A propaganda nas redes sociais por atores estatais certamente não é novidade, e fala-se muito sobre trolls russos e chineses. Desta vez, porém, os papéis parecem ter se invertido. Agora é a CIA que é acusada de lançar uma operação secreta para “trollar” a China, espalhando desinformação e paranóia contra o governo chinês nas redes sociais. Conta falsa feita nos EUA?
A operação secreta da CIA
De acordo com um relatório da Reuters, a agência de inteligência americana iniciou uma campanha clandestina para influenciar a opinião pública contra as autoridades chinesas já em 2019. A operação, autorizada pelo então presidente Donald Trump, envolveu a criação de contas falsas nas redes sociais para espalhar boatos. Que tipo de boatos? Acusações de corrupção contra membros do Partido Comunista e críticas a iniciativas do governo chinês, como a Iniciativa Cinturão e Rota, a “Nova Rota da Seda”, programa para financiar projetos de infraestrutura em outros países.
O objectivo da CIA teria sido não só desacreditar o governo chinês aos olhos da opinião pública, mas também causar paranóia dentro da liderança de Xi Jinping. Literalmente trollar outro governo em um jogo de espiões e contra-espiões que passa do mundo real para o virtual. Com consequências potencialmente desestabilizadoras, nem é preciso dizer, para as relações internacionais.
Uma propaganda global: um mundo falso
Contudo, a operação da CIA não se limitaria apenas à China. Segundo a Reuters, a campanha de desinformação também se espalhou pelo Sudeste Asiático, África e Pacífico Sul, áreas onde a China está a expandir a sua influência através da Iniciativa Cinturão e Rota. Uma iniciativa que, segundo acusações divulgadas pela CIA, está impregnada de corrupção.
A CIA recusou-se a comentar as revelações à Reuters, que não pôde confirmar se o programa ainda está em curso. Mas se as acusações se confirmarem, seria uma operação de propaganda à escala global, demonstrando como as guerras de informação estão a tornar-se cada vez mais centrais nas relações entre as grandes potências. Nós dissemos isso, certo? É a nova (espero) guerra fria, querido.
Um confronto entre superpotências
As notícias das alegadas operações da CIA chegam num momento de crescente tensão entre os Estados Unidos e a China. De disputas comerciais a acusações mútuas de espionagem, para citar alguns para a questão de Taiwan e as tensões no Mar da China Meridional, as relações entre as duas superpotências estão a tornar-se cada vez mais tensas. Neste contexto, a guerra de propaganda nas redes sociais parece ser apenas a última fronteira de um confronto que corre o risco de redefinir o equilíbrio geopolítico do século XXI. E se por um lado os Estados Unidos acusam a China de se trollar com plataformas como o TikTok para espionar e influenciar os utilizadores, por outro lado parecem dispostos a usar as mesmas armas para atingir o seu rival asiático.
Os riscos de contas falsas e desinformação
Mas quais são os riscos destas operações de desinformação?

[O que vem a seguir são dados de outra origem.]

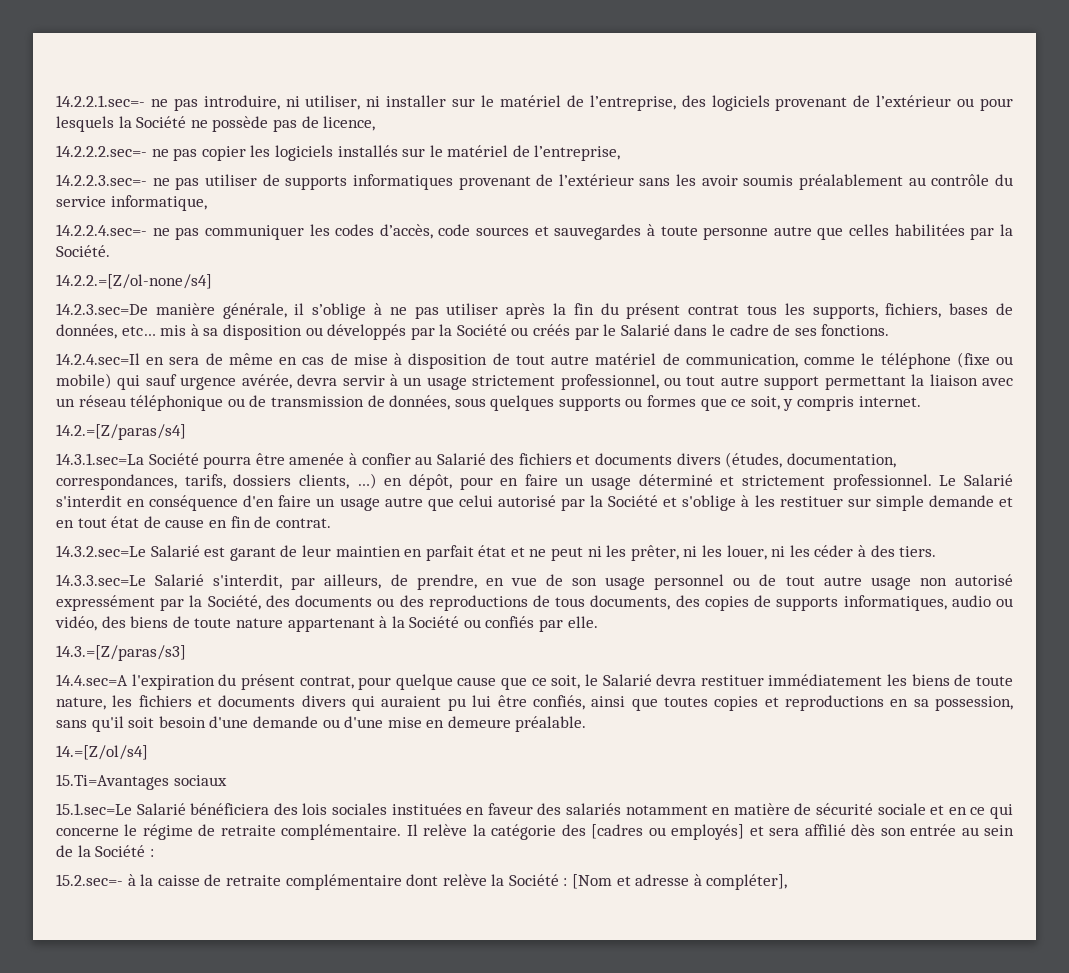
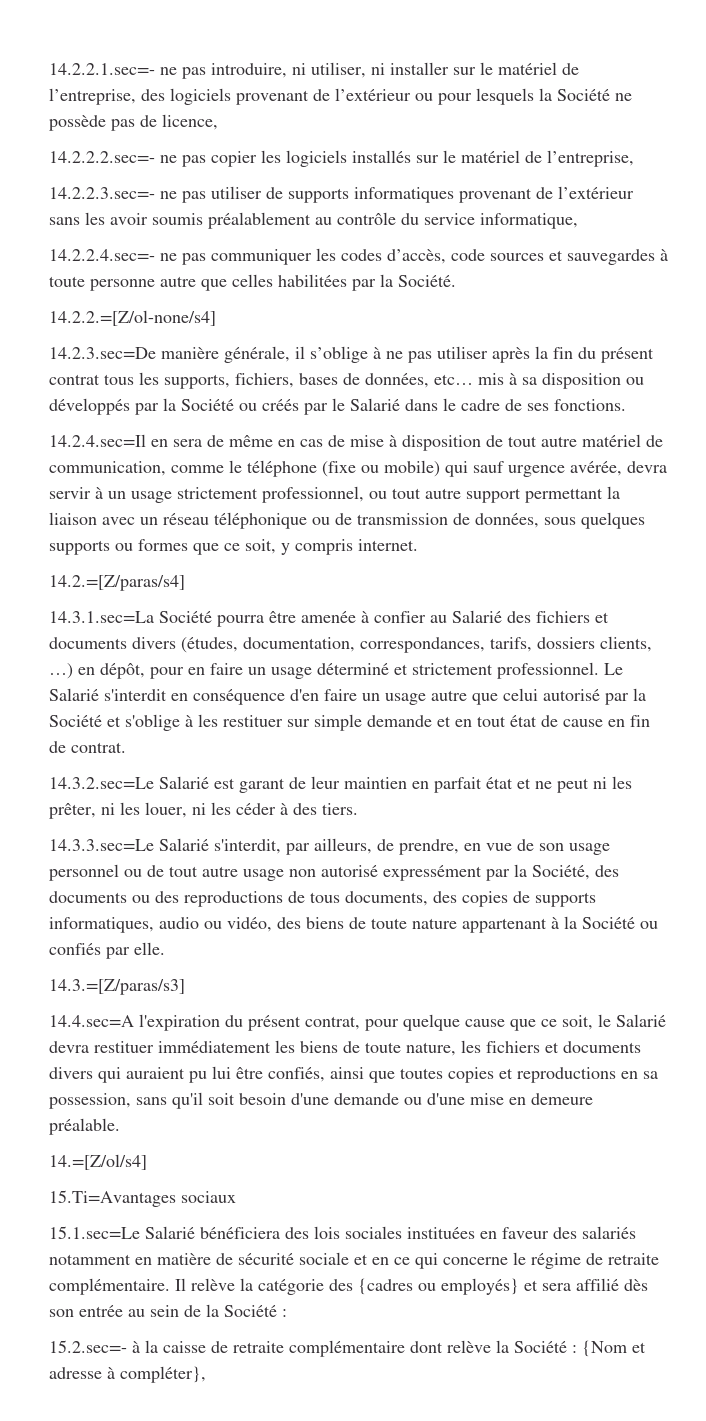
[591,824,745,840] [cadres ou employés] -> [358,1278,519,1295] {cadres ou employés}
[572,874,613,889] [Nom -> [582,1340,627,1357] {Nom
[706,874,788,890] compléter], -> [120,1366,206,1383] compléter},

Primeiro, existe o perigo de uma escalada, com a China provavelmente a responder com as mesmas armas, alimentando uma espiral de suspeitas e acusações mútuas. Em segundo lugar, existe o risco de prejudicar a credibilidade das instituições e dos meios de comunicação social, deixando o público de saber em quem confiar.
Por último, existe o perigo de que estas campanhas de desinformação acabem por ter efeitos indesejados, alimentando tensões e conflitos em vez de os resolver. Num mundo cada vez mais interligado, onde notícias falsas podem espalhar-se a uma velocidade viral, a propaganda digital corre o risco de se tornar uma arma incontrolável com efeitos imprevisíveis.
Rumo a uma diplomacia digital?
Perante estes riscos, talvez seja altura de repensar o papel dos meios de comunicação social nas relações internacionais. Em vez de usá-los como armas de desinformação, as grandes potências poderiam comprometer-se a desenvolver um código de conduta para cada país. diplomacia digital mais transparente e ético.
A esquina da utopia está chegando? Ali está ele. Um primeiro passo poderia ser abandonar as operações secretas e as contas falsas e, em vez disso, envolver-se num diálogo aberto e respeitoso nas redes sociais. Um diálogo que, sem esconder as diferenças e questões críticas, evita demonizar o adversário e visa construir pontes em vez de muros.
Claro, é um caminho difícil e cheio de obstáculos. Mas num mundo cada vez mais digital, onde as guerras são travadas com tweets e publicações, talvez seja a única forma para evitar que a propaganda se torne (mais uma vez) mais uma arma de destruição em massa. Como seria maravilhoso ver os líderes das grandes potências desafiarem-se uns aos outros com memes e hashtags, em vez de falsificações, ameaças e sanções. Seria um mundo mais divertido e talvez até um pouco mais pacífico.